Required work: From the data below, return each line in which the string "Salivary" is found.

Data extracts:
----------
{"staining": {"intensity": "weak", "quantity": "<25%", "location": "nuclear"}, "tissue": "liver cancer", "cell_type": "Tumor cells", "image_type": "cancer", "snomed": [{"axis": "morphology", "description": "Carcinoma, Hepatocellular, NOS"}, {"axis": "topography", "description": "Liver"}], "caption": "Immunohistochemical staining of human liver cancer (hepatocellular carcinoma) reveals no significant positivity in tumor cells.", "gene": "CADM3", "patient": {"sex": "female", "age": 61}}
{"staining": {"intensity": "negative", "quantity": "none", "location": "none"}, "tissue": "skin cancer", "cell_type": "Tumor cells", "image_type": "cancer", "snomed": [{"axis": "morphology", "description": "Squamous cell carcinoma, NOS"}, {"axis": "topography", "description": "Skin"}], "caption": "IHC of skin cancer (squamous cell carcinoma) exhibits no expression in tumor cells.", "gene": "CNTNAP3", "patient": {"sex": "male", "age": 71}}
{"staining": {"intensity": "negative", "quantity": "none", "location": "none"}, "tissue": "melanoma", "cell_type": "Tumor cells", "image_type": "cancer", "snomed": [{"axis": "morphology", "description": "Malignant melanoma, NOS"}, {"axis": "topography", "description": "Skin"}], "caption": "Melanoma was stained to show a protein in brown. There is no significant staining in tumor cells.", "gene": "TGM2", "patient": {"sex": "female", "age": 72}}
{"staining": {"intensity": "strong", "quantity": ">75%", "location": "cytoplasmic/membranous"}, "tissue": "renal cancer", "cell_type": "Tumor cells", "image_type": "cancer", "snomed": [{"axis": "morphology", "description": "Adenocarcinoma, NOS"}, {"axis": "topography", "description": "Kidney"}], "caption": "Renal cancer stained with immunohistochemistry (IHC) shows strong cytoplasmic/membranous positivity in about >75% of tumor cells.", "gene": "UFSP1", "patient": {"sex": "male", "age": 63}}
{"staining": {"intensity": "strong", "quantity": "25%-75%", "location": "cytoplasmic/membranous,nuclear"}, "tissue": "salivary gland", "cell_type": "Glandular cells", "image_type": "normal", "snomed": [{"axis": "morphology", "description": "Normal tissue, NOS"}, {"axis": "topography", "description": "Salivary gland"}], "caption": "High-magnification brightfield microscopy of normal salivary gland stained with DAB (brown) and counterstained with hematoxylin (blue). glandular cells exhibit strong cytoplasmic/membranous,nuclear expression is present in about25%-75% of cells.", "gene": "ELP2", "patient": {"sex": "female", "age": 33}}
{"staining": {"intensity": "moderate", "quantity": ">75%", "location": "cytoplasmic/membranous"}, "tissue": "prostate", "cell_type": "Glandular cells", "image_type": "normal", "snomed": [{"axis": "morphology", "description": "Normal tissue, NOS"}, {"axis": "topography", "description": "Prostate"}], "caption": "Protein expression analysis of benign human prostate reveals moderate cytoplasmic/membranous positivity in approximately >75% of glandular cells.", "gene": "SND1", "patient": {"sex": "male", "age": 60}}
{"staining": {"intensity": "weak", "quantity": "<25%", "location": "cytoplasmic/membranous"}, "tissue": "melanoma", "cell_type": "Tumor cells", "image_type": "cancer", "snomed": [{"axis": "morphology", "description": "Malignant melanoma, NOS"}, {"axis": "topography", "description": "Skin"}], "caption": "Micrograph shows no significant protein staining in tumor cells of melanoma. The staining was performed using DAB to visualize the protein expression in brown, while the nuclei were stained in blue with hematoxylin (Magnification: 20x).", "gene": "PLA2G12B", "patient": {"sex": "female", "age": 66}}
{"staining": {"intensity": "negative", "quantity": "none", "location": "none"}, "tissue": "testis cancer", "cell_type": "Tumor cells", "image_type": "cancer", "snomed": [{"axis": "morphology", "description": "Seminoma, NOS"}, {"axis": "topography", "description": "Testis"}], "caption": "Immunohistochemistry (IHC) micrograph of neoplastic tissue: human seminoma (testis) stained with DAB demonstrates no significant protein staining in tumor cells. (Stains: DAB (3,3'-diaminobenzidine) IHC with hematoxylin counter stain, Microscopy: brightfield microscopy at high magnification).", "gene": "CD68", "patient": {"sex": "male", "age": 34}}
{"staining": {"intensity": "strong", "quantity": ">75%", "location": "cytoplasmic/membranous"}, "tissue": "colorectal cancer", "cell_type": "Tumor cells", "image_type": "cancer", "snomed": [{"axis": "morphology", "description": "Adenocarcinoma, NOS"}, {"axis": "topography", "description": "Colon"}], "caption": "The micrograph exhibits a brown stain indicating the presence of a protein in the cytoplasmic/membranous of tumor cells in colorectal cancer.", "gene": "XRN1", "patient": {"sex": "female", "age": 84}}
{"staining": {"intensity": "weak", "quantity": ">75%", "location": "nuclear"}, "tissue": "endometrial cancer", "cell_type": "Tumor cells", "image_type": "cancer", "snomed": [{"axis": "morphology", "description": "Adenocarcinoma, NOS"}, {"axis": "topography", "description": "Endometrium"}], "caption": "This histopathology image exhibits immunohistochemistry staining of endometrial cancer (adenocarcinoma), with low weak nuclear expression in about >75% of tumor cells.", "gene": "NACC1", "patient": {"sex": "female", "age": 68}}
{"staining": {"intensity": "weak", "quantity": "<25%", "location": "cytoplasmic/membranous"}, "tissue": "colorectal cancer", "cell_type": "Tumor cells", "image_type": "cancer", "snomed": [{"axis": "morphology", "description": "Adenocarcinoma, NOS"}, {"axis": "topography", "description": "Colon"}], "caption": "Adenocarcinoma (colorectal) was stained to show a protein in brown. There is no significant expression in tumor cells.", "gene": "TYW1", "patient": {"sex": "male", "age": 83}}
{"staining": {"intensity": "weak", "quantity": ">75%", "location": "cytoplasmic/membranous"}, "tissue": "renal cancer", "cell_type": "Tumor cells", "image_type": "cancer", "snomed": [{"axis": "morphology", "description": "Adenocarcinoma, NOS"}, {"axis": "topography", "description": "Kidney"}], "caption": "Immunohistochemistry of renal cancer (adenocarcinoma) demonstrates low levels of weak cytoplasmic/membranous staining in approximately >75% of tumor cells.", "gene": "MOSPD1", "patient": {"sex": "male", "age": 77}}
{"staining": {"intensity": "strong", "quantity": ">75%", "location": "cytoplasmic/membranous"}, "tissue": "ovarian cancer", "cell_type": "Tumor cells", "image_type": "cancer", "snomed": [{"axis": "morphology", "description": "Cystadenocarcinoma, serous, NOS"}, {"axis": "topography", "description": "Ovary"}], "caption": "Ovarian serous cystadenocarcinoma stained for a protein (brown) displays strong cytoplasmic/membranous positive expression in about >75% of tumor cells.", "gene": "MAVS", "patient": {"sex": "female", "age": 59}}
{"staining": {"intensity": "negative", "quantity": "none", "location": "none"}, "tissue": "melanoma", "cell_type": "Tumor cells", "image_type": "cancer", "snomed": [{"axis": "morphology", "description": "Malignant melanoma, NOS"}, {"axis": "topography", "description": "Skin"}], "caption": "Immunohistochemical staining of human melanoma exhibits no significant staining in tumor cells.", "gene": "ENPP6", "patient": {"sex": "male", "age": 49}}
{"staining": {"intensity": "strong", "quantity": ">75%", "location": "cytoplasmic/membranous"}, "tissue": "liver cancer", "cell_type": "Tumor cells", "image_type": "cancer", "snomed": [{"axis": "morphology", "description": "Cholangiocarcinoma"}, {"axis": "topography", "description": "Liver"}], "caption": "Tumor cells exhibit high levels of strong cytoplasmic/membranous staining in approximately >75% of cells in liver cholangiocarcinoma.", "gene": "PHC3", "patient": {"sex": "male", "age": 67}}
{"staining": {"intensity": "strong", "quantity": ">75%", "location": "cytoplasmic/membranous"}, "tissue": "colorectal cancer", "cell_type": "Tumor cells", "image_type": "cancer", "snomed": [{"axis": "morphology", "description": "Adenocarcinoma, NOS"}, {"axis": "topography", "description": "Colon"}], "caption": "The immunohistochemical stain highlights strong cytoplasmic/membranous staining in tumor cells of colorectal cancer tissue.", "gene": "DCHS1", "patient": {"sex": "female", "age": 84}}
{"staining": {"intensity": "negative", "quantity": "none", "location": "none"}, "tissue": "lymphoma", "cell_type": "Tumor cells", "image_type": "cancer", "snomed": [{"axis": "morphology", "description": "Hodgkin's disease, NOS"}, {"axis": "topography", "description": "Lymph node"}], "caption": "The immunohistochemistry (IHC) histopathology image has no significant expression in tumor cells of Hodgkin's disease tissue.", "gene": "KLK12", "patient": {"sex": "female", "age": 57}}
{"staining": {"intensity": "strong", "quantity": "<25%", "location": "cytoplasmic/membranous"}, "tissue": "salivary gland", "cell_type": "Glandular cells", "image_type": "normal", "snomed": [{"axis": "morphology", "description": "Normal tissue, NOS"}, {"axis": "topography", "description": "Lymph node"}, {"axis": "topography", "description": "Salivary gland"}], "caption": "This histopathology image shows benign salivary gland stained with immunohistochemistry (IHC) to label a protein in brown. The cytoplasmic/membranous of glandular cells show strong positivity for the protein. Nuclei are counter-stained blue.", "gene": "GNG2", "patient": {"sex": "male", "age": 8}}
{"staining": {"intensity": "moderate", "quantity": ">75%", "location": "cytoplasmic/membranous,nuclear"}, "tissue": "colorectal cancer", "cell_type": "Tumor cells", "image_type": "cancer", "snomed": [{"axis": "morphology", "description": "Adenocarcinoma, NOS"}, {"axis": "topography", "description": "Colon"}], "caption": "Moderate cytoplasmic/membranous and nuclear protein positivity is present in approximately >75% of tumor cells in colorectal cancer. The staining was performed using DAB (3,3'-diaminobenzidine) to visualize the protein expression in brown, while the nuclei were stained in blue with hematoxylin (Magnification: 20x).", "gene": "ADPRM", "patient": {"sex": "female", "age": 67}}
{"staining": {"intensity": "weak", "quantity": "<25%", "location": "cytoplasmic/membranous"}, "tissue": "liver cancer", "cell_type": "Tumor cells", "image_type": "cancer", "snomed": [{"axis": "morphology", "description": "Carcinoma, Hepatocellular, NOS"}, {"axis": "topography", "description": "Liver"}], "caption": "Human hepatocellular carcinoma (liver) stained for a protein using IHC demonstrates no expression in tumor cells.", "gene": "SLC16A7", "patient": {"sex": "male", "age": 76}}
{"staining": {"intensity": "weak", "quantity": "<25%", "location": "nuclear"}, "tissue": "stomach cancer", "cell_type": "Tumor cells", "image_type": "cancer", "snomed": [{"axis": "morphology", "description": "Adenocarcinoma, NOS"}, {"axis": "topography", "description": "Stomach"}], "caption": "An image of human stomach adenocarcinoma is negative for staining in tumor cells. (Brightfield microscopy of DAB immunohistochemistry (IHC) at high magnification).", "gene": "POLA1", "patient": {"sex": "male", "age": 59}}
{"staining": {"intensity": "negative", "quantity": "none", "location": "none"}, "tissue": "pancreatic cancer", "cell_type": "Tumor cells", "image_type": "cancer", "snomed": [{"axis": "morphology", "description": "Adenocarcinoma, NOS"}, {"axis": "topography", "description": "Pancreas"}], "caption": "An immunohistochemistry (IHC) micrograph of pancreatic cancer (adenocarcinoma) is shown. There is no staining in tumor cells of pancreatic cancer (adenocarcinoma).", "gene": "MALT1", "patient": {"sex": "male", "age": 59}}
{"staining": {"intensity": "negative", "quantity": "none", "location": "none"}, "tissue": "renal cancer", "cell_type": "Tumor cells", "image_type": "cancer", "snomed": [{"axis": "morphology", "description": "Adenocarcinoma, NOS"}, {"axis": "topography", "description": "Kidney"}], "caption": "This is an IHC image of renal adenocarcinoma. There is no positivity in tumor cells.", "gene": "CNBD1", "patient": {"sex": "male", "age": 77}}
----------
Response to the task:
{"staining": {"intensity": "strong", "quantity": "25%-75%", "location": "cytoplasmic/membranous,nuclear"}, "tissue": "salivary gland", "cell_type": "Glandular cells", "image_type": "normal", "snomed": [{"axis": "morphology", "description": "Normal tissue, NOS"}, {"axis": "topography", "description": "Salivary gland"}], "caption": "High-magnification brightfield microscopy of normal salivary gland stained with DAB (brown) and counterstained with hematoxylin (blue). glandular cells exhibit strong cytoplasmic/membranous,nuclear expression is present in about25%-75% of cells.", "gene": "ELP2", "patient": {"sex": "female", "age": 33}}
{"staining": {"intensity": "strong", "quantity": "<25%", "location": "cytoplasmic/membranous"}, "tissue": "salivary gland", "cell_type": "Glandular cells", "image_type": "normal", "snomed": [{"axis": "morphology", "description": "Normal tissue, NOS"}, {"axis": "topography", "description": "Lymph node"}, {"axis": "topography", "description": "Salivary gland"}], "caption": "This histopathology image shows benign salivary gland stained with immunohistochemistry (IHC) to label a protein in brown. The cytoplasmic/membranous of glandular cells show strong positivity for the protein. Nuclei are counter-stained blue.", "gene": "GNG2", "patient": {"sex": "male", "age": 8}}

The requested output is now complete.